The insects are then used as feed ingredients, including oil and protein, as well as even the insects’ waste products as a fertilizer.
The value of feed additives
Feed additives are an important factor to improving the sustainability of feeds and reducing waste, as well as improving animal health and welfare, Antipatis said.
“I cannot think how we would operate today without feed additives. Nutritional and zootechnical additives are important to meeting nutritional demands. Without them, the animals will have to eat for longer and also will have to produce a lot more waste,” he said.
By utilizing feed enzymes, more nutrients are available from the same feed. Additives such as probiotics, prebiotics and phytogenics can optimize gut health, which is important to overall health and welfare of the animals. Food safety and quality can be improved through the use of mycotoxin binders, and other additives can lower ammonia and methane emissions.
Performance is “the first factor of improving sustainability because if you can feed the animals with less ingredients, you’re ultimately reducing the amount of pressure on the planet,” Walraven said.

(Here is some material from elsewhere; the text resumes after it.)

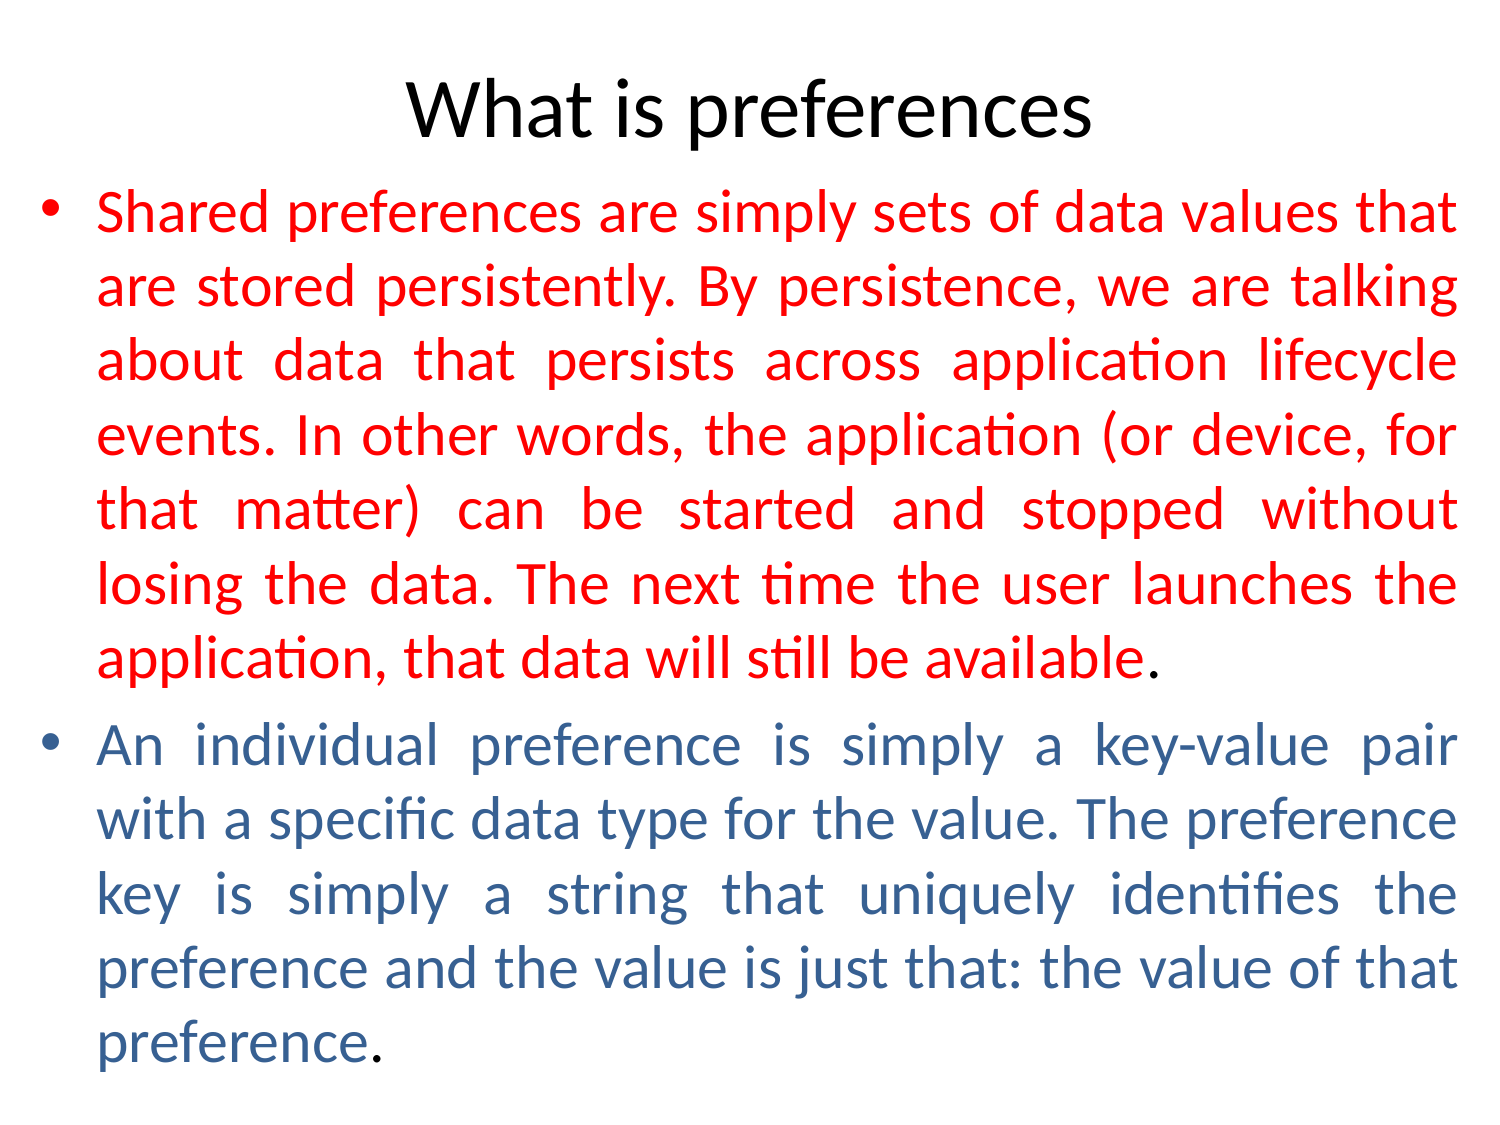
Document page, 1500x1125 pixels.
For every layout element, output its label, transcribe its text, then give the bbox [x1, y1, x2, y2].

How can those performance indicators be measured? By using artificial intelligence (AI) that can analyze the data collected and making decisions based on that analysis.
“Our objective here is to balance sustainability with affordability,” Antipatis said. “Analyzing all of inputs so we can understand what goes into diet, in the formulation. … We talk about nutrient supply and nutrient demand, making responsible decisions based on the outcomes we want from a production point of view, but also the lifecycle analysis – it is very important so we can look at the environmental goals. Now we can formulate for that goal as well. And finally farm monitoring – understanding the data, the AI to help … and, of course, interventions to achieve the objectives we have.”

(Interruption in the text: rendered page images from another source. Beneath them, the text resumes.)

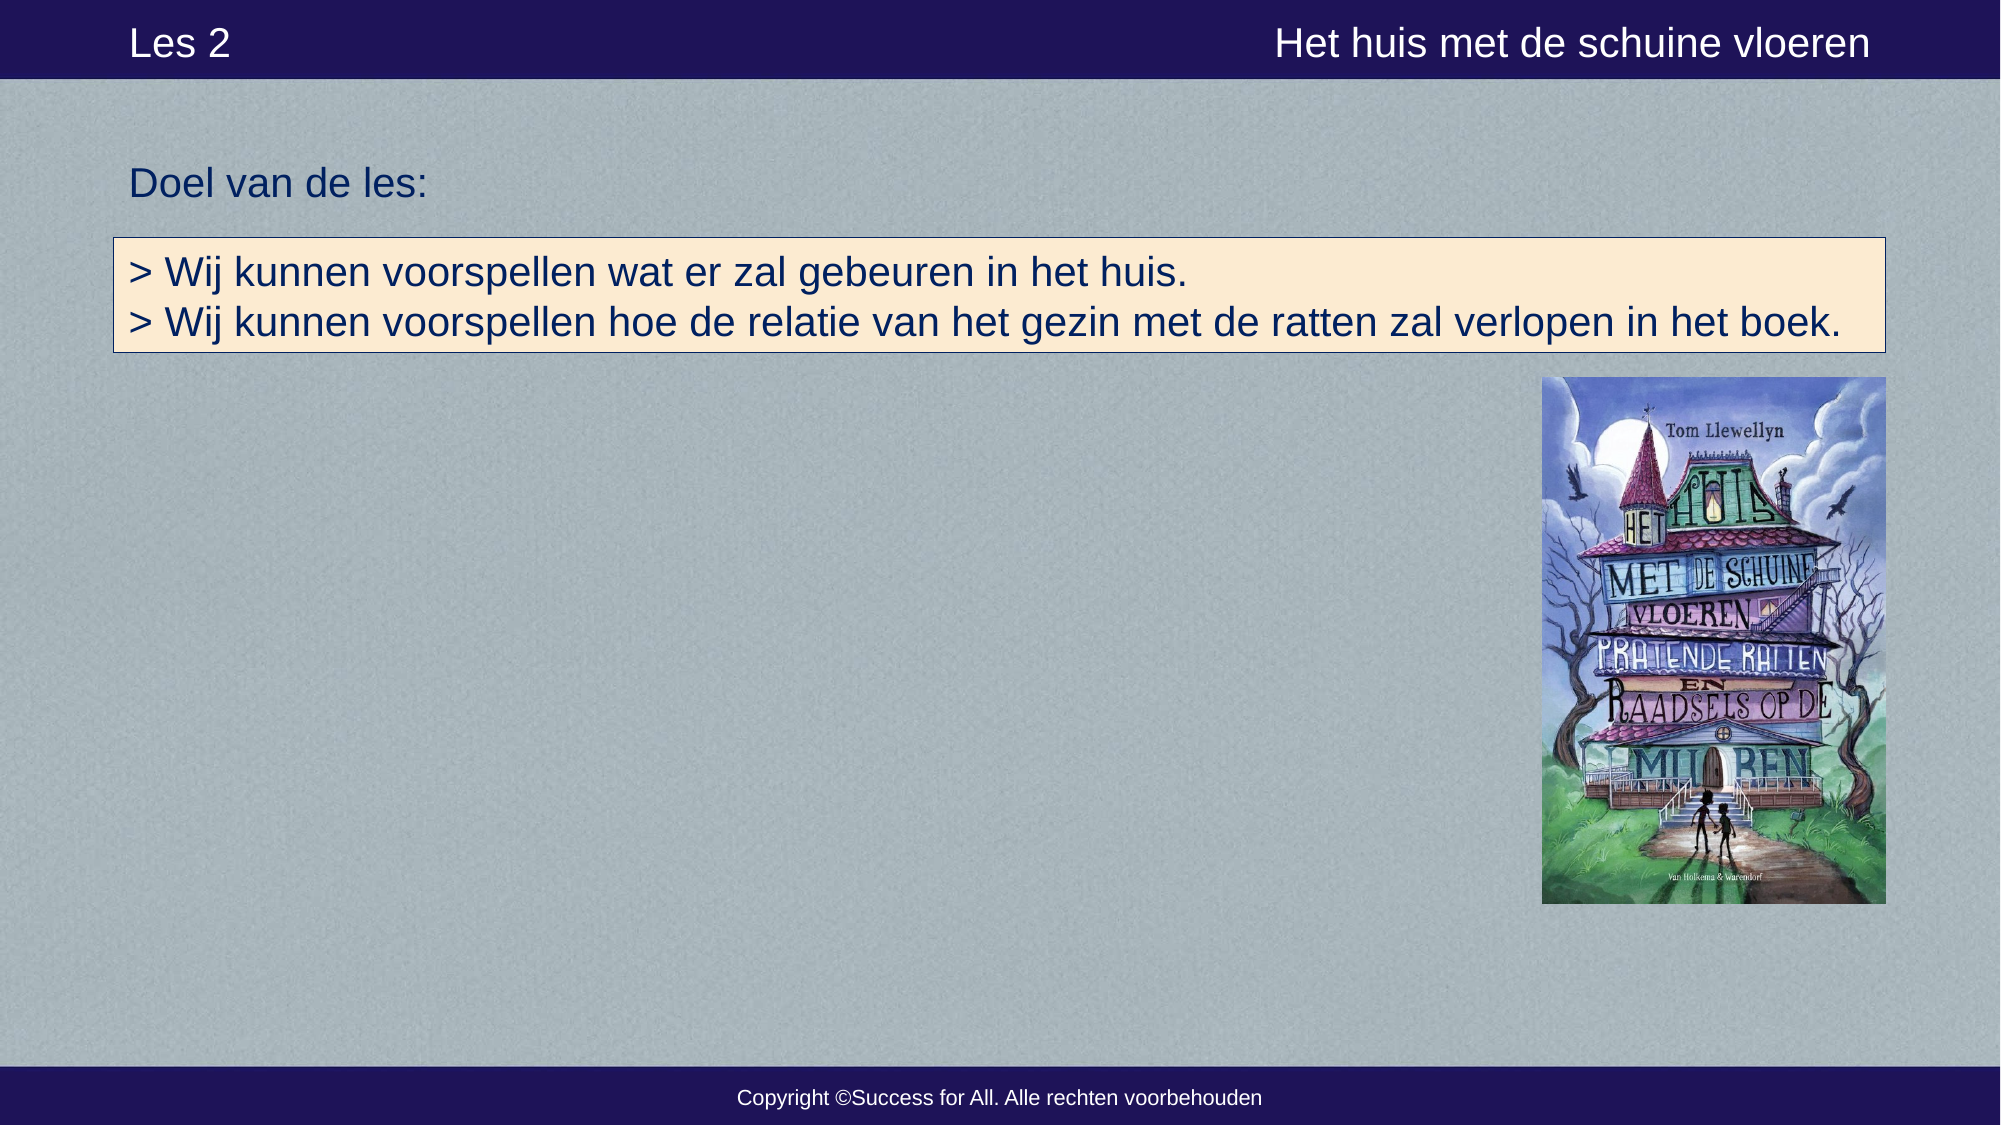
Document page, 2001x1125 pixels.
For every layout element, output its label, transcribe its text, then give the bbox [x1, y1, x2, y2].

text_box Les 2 [114, 8, 354, 73]
text_box > Wij kunnen voorspellen wat er zal gebeuren in het huis. > Wij kunnen voorspellen hoe de relatie van het gezin met de ratten zal verlopen in het boek. [113, 237, 1886, 353]
text_box Copyright ©Success for All. Alle rechten voorbehouden [0, 1076, 2000, 1125]
text_box Het huis met de schuine vloeren [999, 8, 1886, 73]
picture [0, 0, 2001, 1125]
text_box Doel van de les: [113, 148, 1635, 214]
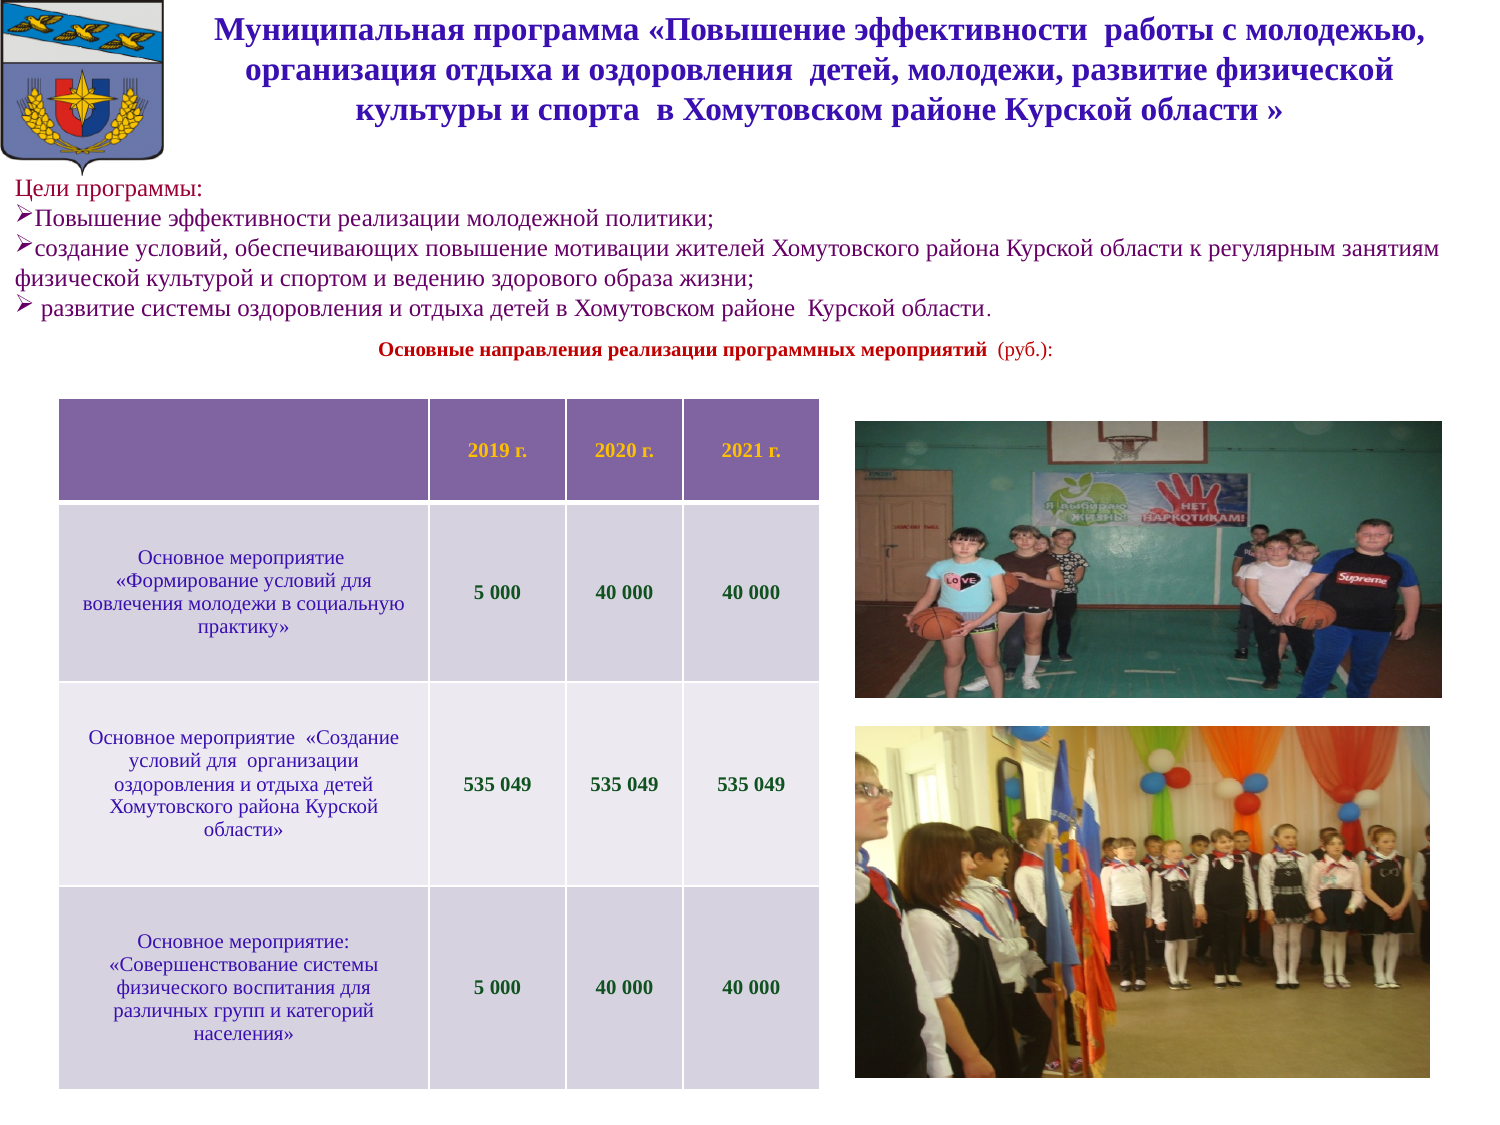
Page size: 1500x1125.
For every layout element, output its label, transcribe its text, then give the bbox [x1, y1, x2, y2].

Automation, AI can improve feed mill efficiency
AI can also be used to improve efficiency at the feed mill, as well as fill in some of the gaps created by labor shortages.

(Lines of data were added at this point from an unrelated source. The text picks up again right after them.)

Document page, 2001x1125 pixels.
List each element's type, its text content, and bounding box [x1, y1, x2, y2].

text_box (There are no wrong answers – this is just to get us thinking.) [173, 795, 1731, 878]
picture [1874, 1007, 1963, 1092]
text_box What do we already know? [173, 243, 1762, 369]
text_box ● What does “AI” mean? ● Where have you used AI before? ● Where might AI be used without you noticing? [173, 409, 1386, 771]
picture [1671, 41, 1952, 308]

“Let’s use our automation, let’s use AI, let’s let our computers train themselves to a point that it takes the pressure off of us so we don’t have to be sort of perfect or worry about the human element of that,” Braun said. “I think it’s an important recognition that our workforce is changing, and it’s getting harder to staff feed mills, so we can use tools like AI or automation to help our scales, help with NIR, anything like that. I think that the world is changing in a way that it’s trying to help us as far as technology goes.”
Other small changes can also add up to increase feed mill efficiency and reduce waste, she added.
“We can do smaller things every day,” Braun said. “Let’s focus on our CGMPs (current good manufacturing practices), let’s quite literally do little things every day that will reduce a lot of the waste and I think with that come more opportunities because when you reduce your waste, well then we’ve got a little more wiggle room, other places to do bigger things that may help us in other ways. So I think that the small things can really do more than any bright, shiny, innovative thing that we can come up with today or tomorrow.”
Efforts to conserve energy, such as turning equipment off when it’s not in use, also reduces wear on components, saving money.
“It’s as simple as, when you leave a room, you turn the light switch off. That can apply to a lot of our equipment in feed mills and how we’re using them,” Braun said.
The panel discussion was moderated by Elise Schafer, editor of Feed & Grain.